The House bill (HR 2642) that passed 216-208 on Thursday left out anti-hunger programs, including SNAP, while proposing to make crop subsidies permanent.

Funding for SNAP could continue without farm bill reauthorization, Stabenow said. However, the program, formerly known as food stamps, could be “vulnerable” to significant cuts and fights in the appropriations process, she added.

“The policy is written through the farm bill. The funding is done through the appropriations process,” Stabenow said. “The appropriators will still make decisions about how much will be spent. In order to have rational long-term policy and tackle the areas of fraud and abuse we tackle [in a comprehensive bill] you have to have the farm bill passed.”

She noted that there are fewer than 25 legislative days for Senate and House negotiators to work out differences and produce a compromise bill that could be voted on in September. Farm and nutrition programs are operating under a scaled-back extension of the 2008 farm bill that expires Sept. 30.

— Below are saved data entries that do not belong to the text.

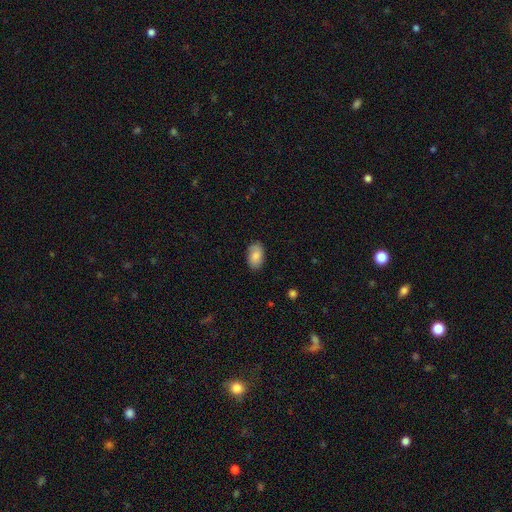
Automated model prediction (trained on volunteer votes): This appears to be a smooth galaxy with no disk features (82%) that is in between round and cigar-shaped (93%). Merging: none (83%).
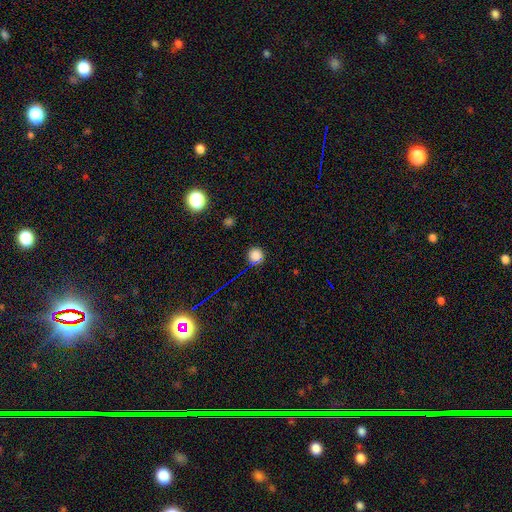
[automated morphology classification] A smooth galaxy with no disk features (73%) that is round (93%). Merging: none (81%).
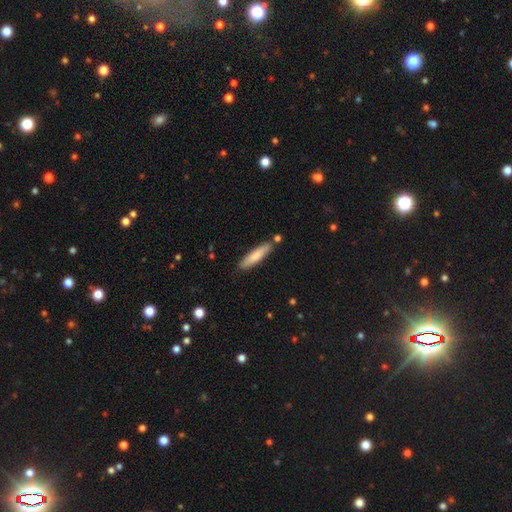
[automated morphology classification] The model was most divided on "smooth or featured": smooth: 77%, featured or disk: 17%, star or artifact: 5%. More confident: how rounded — cigar-shaped (84%); merging — none (84%).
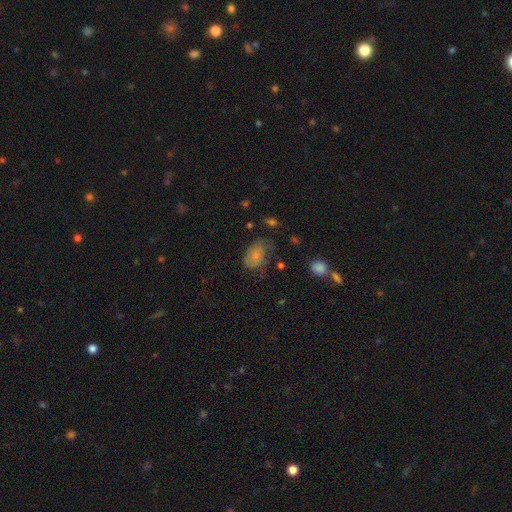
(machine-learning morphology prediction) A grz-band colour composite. It shows a smooth galaxy with no disk features (70%) that is in between round and cigar-shaped (79%). Merging: none (39%).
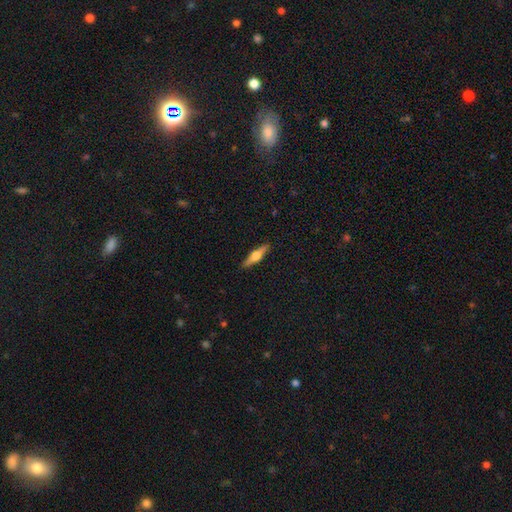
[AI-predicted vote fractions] Morphology: type=featured or disk (56%); edge-on=yes (95%); edge-on bulge=rounded (93%); merging=none (89%).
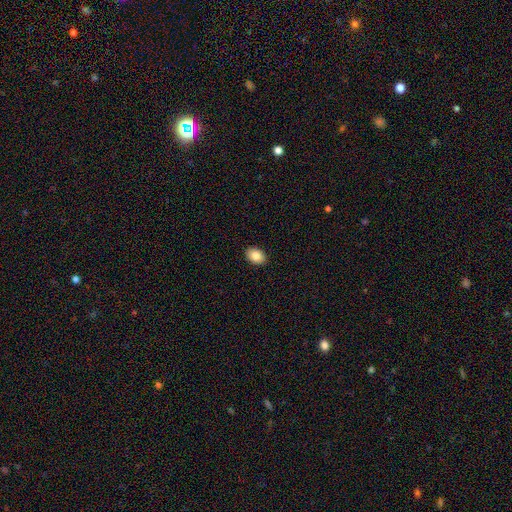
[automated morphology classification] Smooth or featured? smooth (85%)
How rounded? in between (77%)
Merging? none (91%)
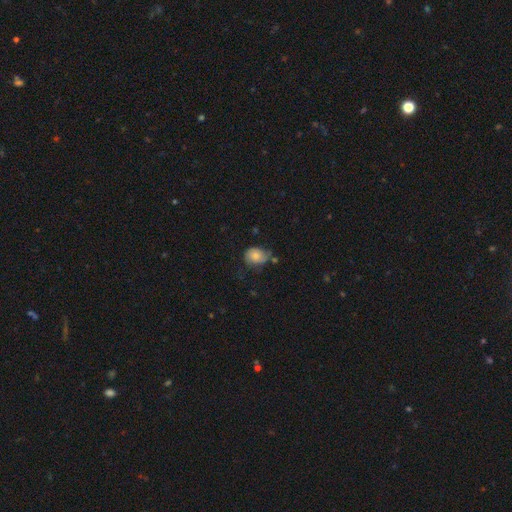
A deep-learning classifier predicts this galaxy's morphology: Smooth or featured? Predicted: smooth (p=0.71). How rounded? Predicted: in between (p=0.52). Merging? Predicted: none (p=0.50).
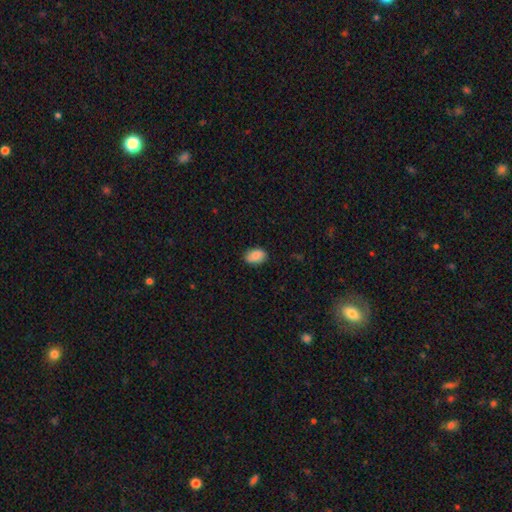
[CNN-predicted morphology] smooth 84%, featured or disk 8%, star or artifact 7%. Down the decision tree: how rounded — in between (87%); merging — none (86%).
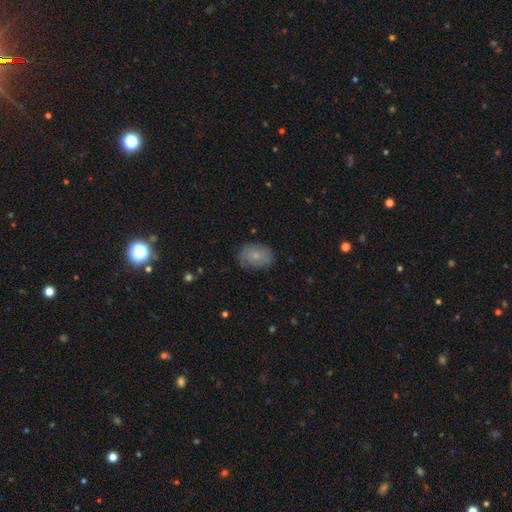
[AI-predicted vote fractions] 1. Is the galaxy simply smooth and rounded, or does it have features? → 68% smooth, 24% featured or disk, 8% star or artifact.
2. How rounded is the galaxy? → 72% in between, 27% round, 1% cigar-shaped.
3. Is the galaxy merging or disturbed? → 79% none, 16% minor disturbance, 4% major disturbance, 1% merger.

“Time is of the essence,” Stabenow said.

Stabenow said she was “pretty stunned” when the House did not immediately send its bill to the Senate last week so that the two chambers could begin to move to conference. The chairwoman made clear she does not like the House agriculture-only bill that contains 11 of the usual 12 titles or sections of the farm bill.

When the House passed the bill on July 11, Stabenow derided it as “not a real farm bill.” The measure, fashioned to gain votes from conservatives, breaks with more than 40 years of political tradition of blending elements in single bill to draw support from rural, suburban and urban lawmakers.

House Majority Leader Eric Cantor, R-Va., seemed to indicate last week that the agriculture-only bill may idle in the House until the nutrition title is revised. The prior House Agriculture Committee bill (HR 1947) proposed $20.5 billion in reductions to SNAP over 10 years as well as tighter eligibility standards people must meet to receive food aid.

The Senate farm bill (S 954) retains SNAP although it includes a $4 billion reduction in funding over 10 years.

Stabenow said a conference cannot begin until the House sends legislation to the Senate.

“We can’t go to conference unless we have something from the House. I’m willing to take whatever the House gives us and then work with the chairman and the ranking member of House committee. I’m confident that we can put things back together to be able to get bipartisan support,” she said.

The National Sustainable Agriculture Coalition, an alliance of rural, agriculture and conservation groups, took up Stabenow’s call for action.

“There are enough days left before the farm bill extension expires to conference the bills and create a comprehensive and bipartisan result that can be signed into law, but only if the process begins now,” the organization said in a statement Monday. “There is a lot of work to be done, so let’s get started and create a final bill that maximizes reform and invests in the future of food and farming.”

Meanwhile, the No. 2 Democrat in the Senate also said that the House-passed farm bill is dead in the Senate without a nutrition title.

“For 50 years … we have had a partnership of those living in the cities who are interested in nutritional programs, whether it’s food stamps or school lunch, and those who represented rural areas, which I did in Congress, that came together in a farm bill,” Sen. Richard J. Durbin of Illinois said on CBS’ “Face the Nation” on Sunday.

“It was a winning formula,” Durbin said. “Now the House Republicans have given up on that. That’s a mistake.”

Philip Brasher contributed to this report.